Achtung: Es kann auch riskant sein, eine Schwachstelle als „kritisch“ zu deklarieren und sie sofort zu beheben; Ein ungetesteter Patch kann die Produktion zum Absturz bringen. Der von der KI erstellte Plan ist eine Blaupause; Die Implementierung durchläuft den Change-Management-Prozess und das Test-Gate.
Zusammenfassend
Der schwierige Teil des Schwachstellenmanagements besteht nicht darin, die Schwachstelle zu finden, sondern darin, unter Tausenden von Erkenntnissen die richtige hervorzuheben. Die KI gruppiert die Scan-Ausgabe, reduziert Wiederholungen, übersetzt sie in menschliche Sprache und erstellt eine Rangfolge. Die richtige Priorität ergibt sich jedoch nicht aus einer einzigen Zahl: CVSS (Schweregrad), EPSS (Wahrscheinlichkeit), KEV (tatsächliche Ausbeutung) und der institutionelle Kontext (Exposition, Kritikalität, kompensatorische Kontrolle) werden gemeinsam bewertet. Der gefährlichste Fehler der KI ist das Nicht-CVE und die Falschbewertung; Daher wird jeder Wert in NVD/EPSS/KEV validiert, der Unternehmenskontext wird von Ihnen hinzugefügt und der Patching-Plan durchläuft das Change-Management-Gate.
Anwendungsaufgabe
Erhalten Sie eine Beispiel-Scanausgabe (anonymisiert von Ihnen selbst oder anhand von Beispieldaten). Extrahieren Sie mit den Vorlagen „Schwachstellengruppierung“ und „Triple Enrichment“ eine eindeutige CVE-Liste und CVSS/EPSS/KEV-Gliederung aus der KI. Überprüfen Sie selbst die Top 5 CVEs im NVD- und CISA-KEV-Katalog. Versuchen Sie, mindestens einen fiktiven oder falschen Wert zu erfassen. Beantworten Sie dann die Fragen in der Vorlage „Kontextfrage“ für Ihre Umgebung und beachten Sie, wie sich die Reihenfolge ändert.
Checkliste
- [ ] Ich habe die Scan-Ausgabe anonymisiert; Host und IP sind maskiert.
- [ ] Ich habe die Duplikate kombiniert, um eine Liste eindeutiger CVEs zu erhalten.
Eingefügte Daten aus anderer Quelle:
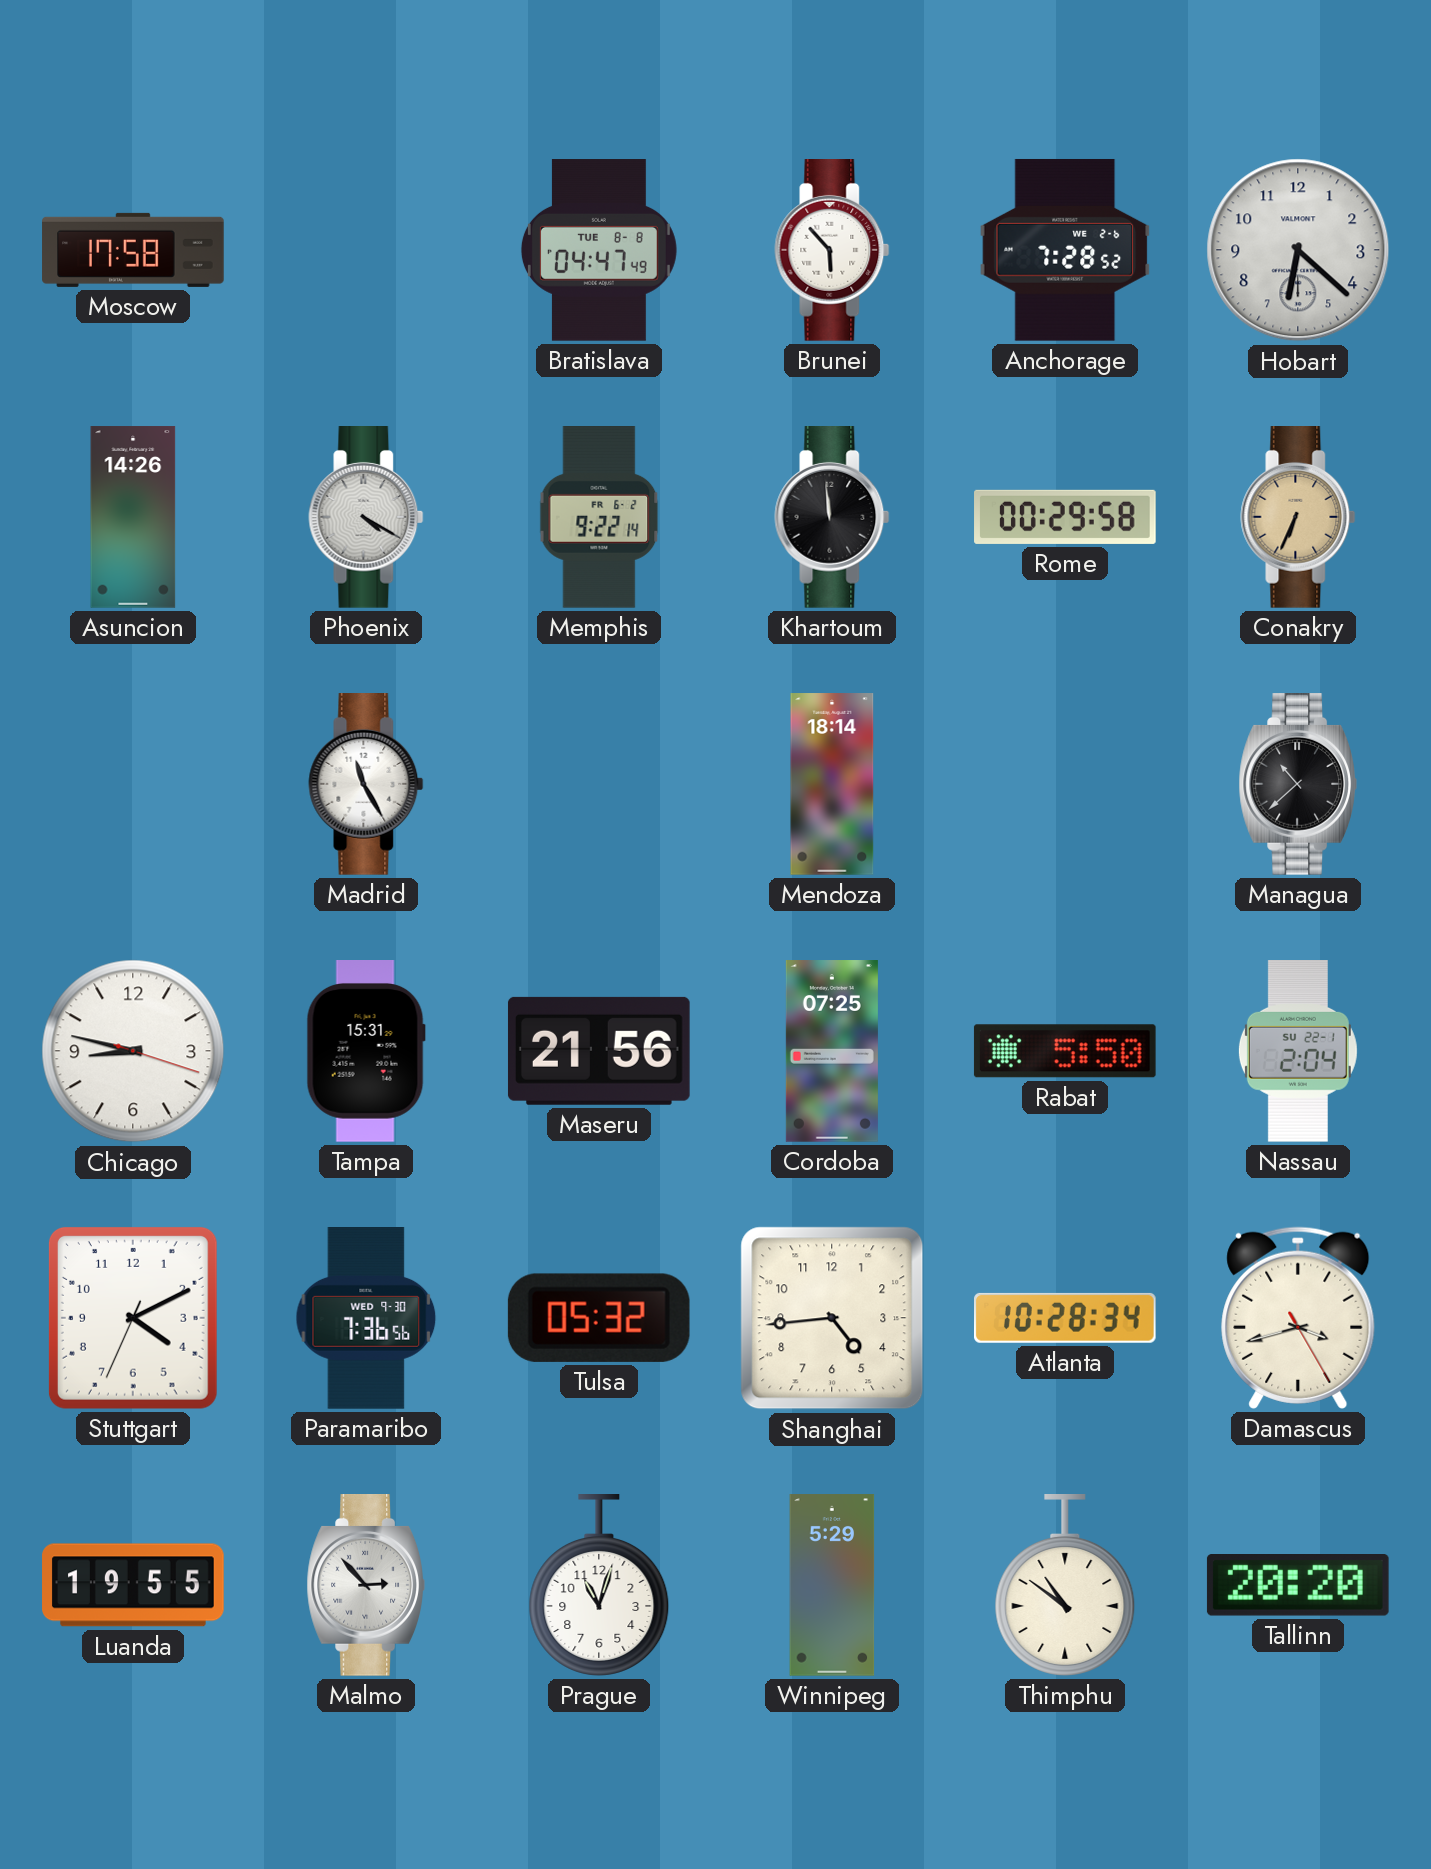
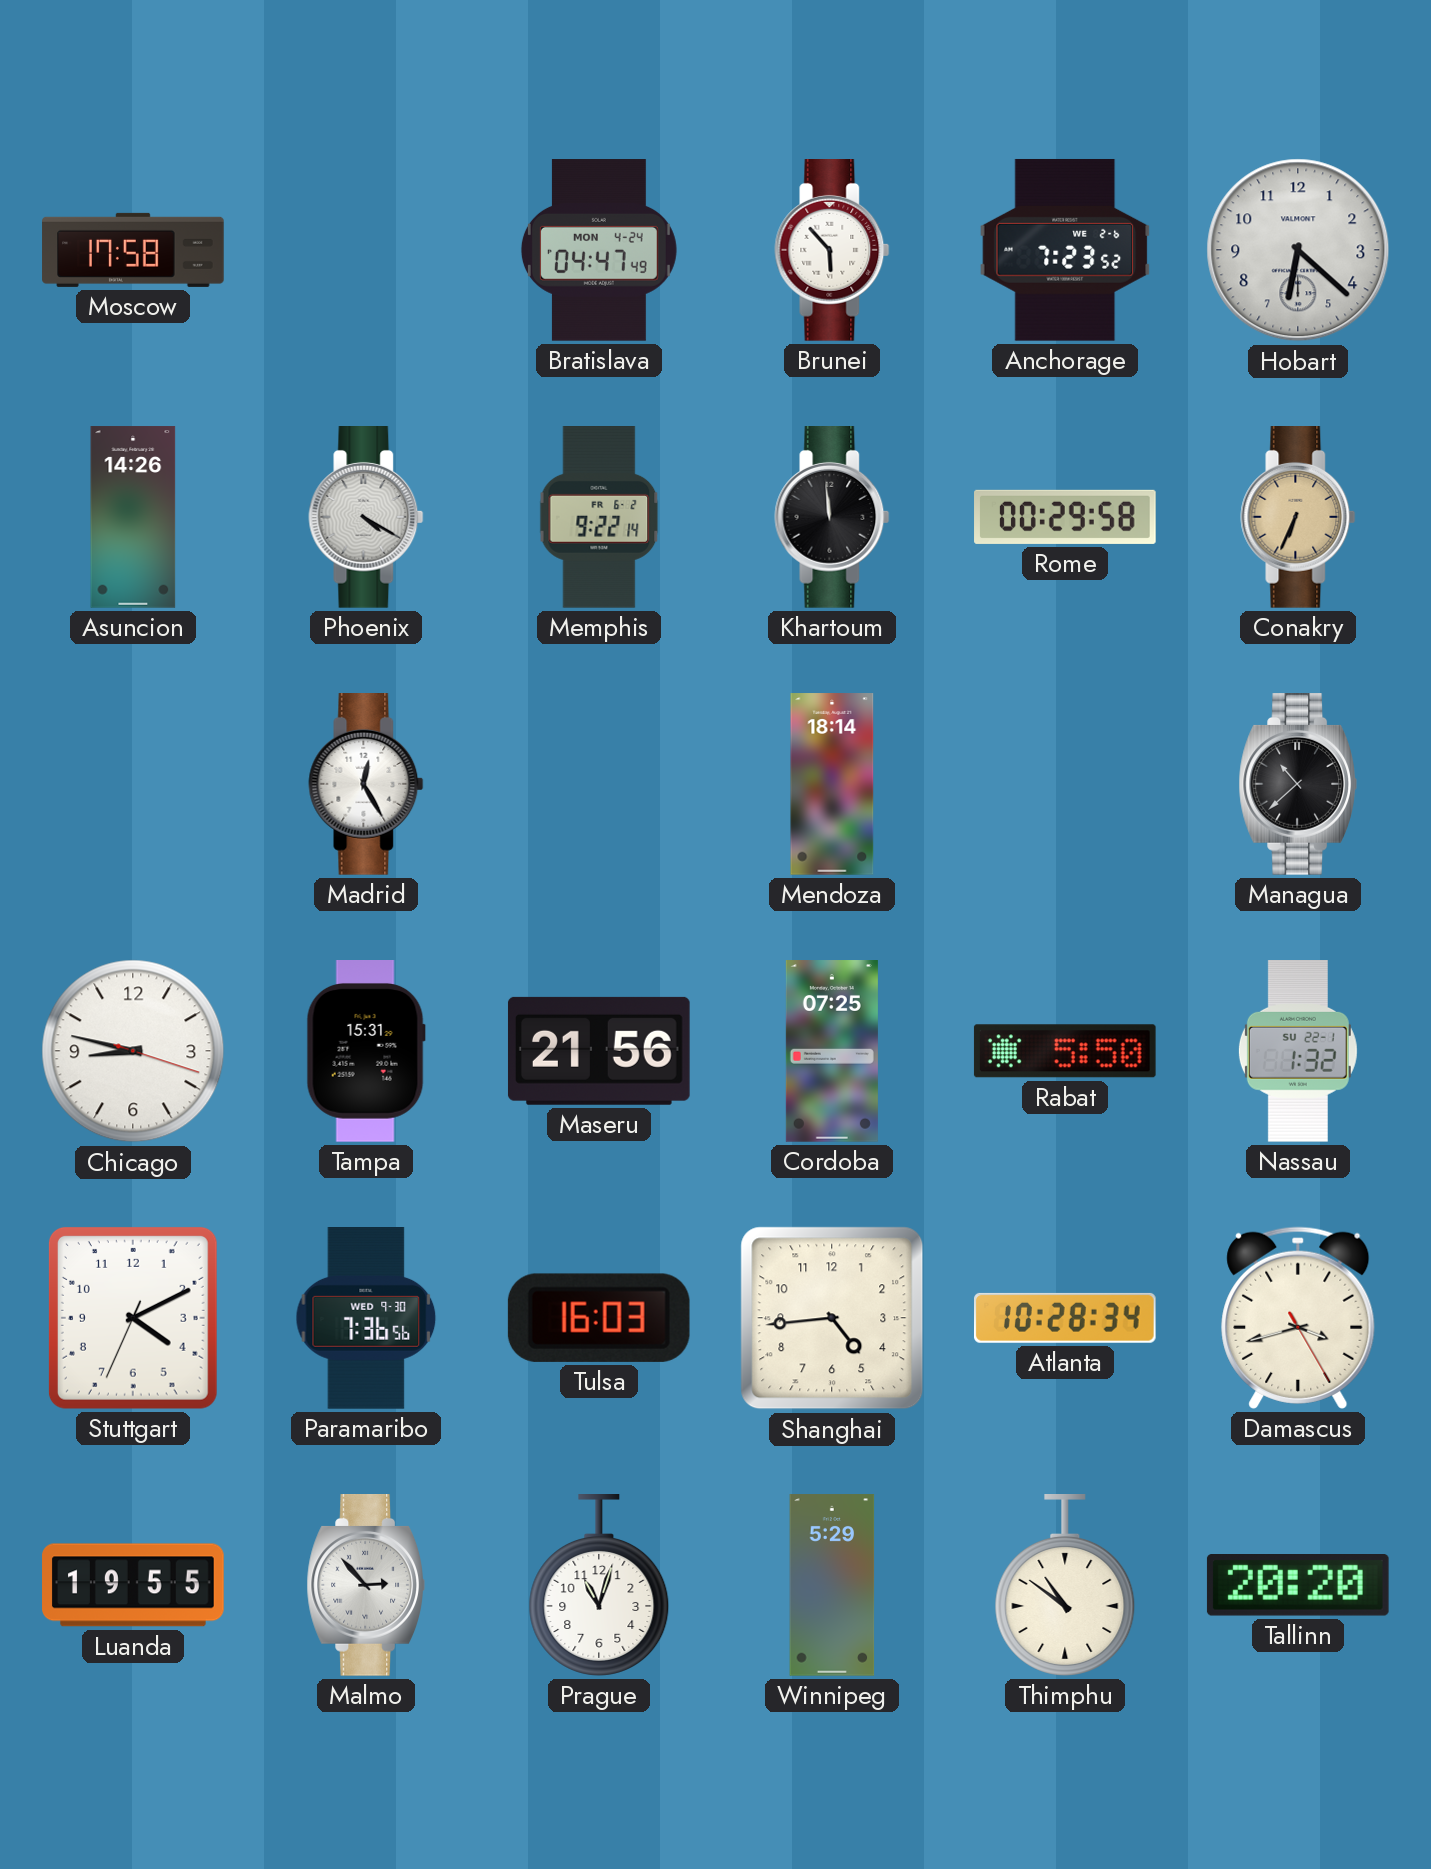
Bratislava date: TUE 8-8 -> MON 4-24
Anchorage: 7:28 -> 7:23
Madrid: 11:25 -> 12:25
Nassau: 2:04 -> 1:32
Tulsa: 05:32 -> 16:03
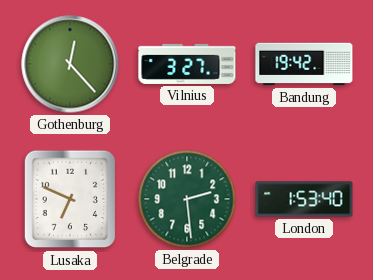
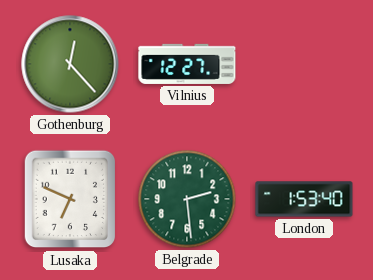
Vilnius: 3:27 -> 12:27
Bandung: 19:42 -> none
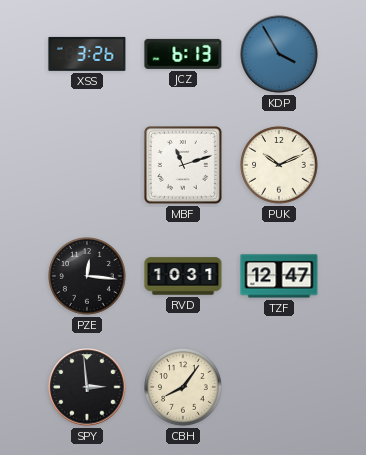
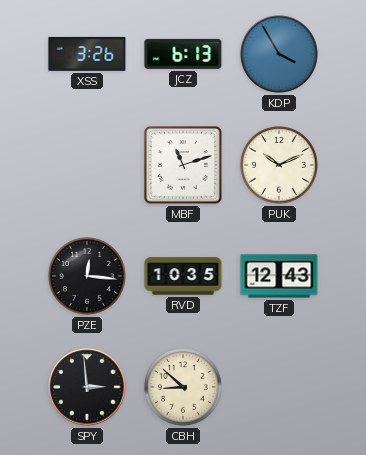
RVD: 10:31 -> 10:35
TZF: 12:47 -> 12:43
CBH: 8:06 -> 8:52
- [ ] Ich habe jeden CVE- und CVSS/EPSS/KEV-Wert in der offiziellen Quelle überprüft.
- [ ] Da ich wusste, dass es sich möglicherweise um eine Fälschung oder einen falschen CVE/Score handelte, habe ich es bestätigt.
- [ ] Ich habe den institutionellen Kontext (Exposition, Kritikalität, kompensatorische Kontrolle) in das Ranking einbezogen.
- [ ] Nicht nur CVSS; Ich habe mir auch EPSS und KEV angesehen.
- [ ] Ich habe den Patch-Plan als Entwurf behandelt; Ich habe die Tür zum Testen und Änderungsmanagement hinzugefügt.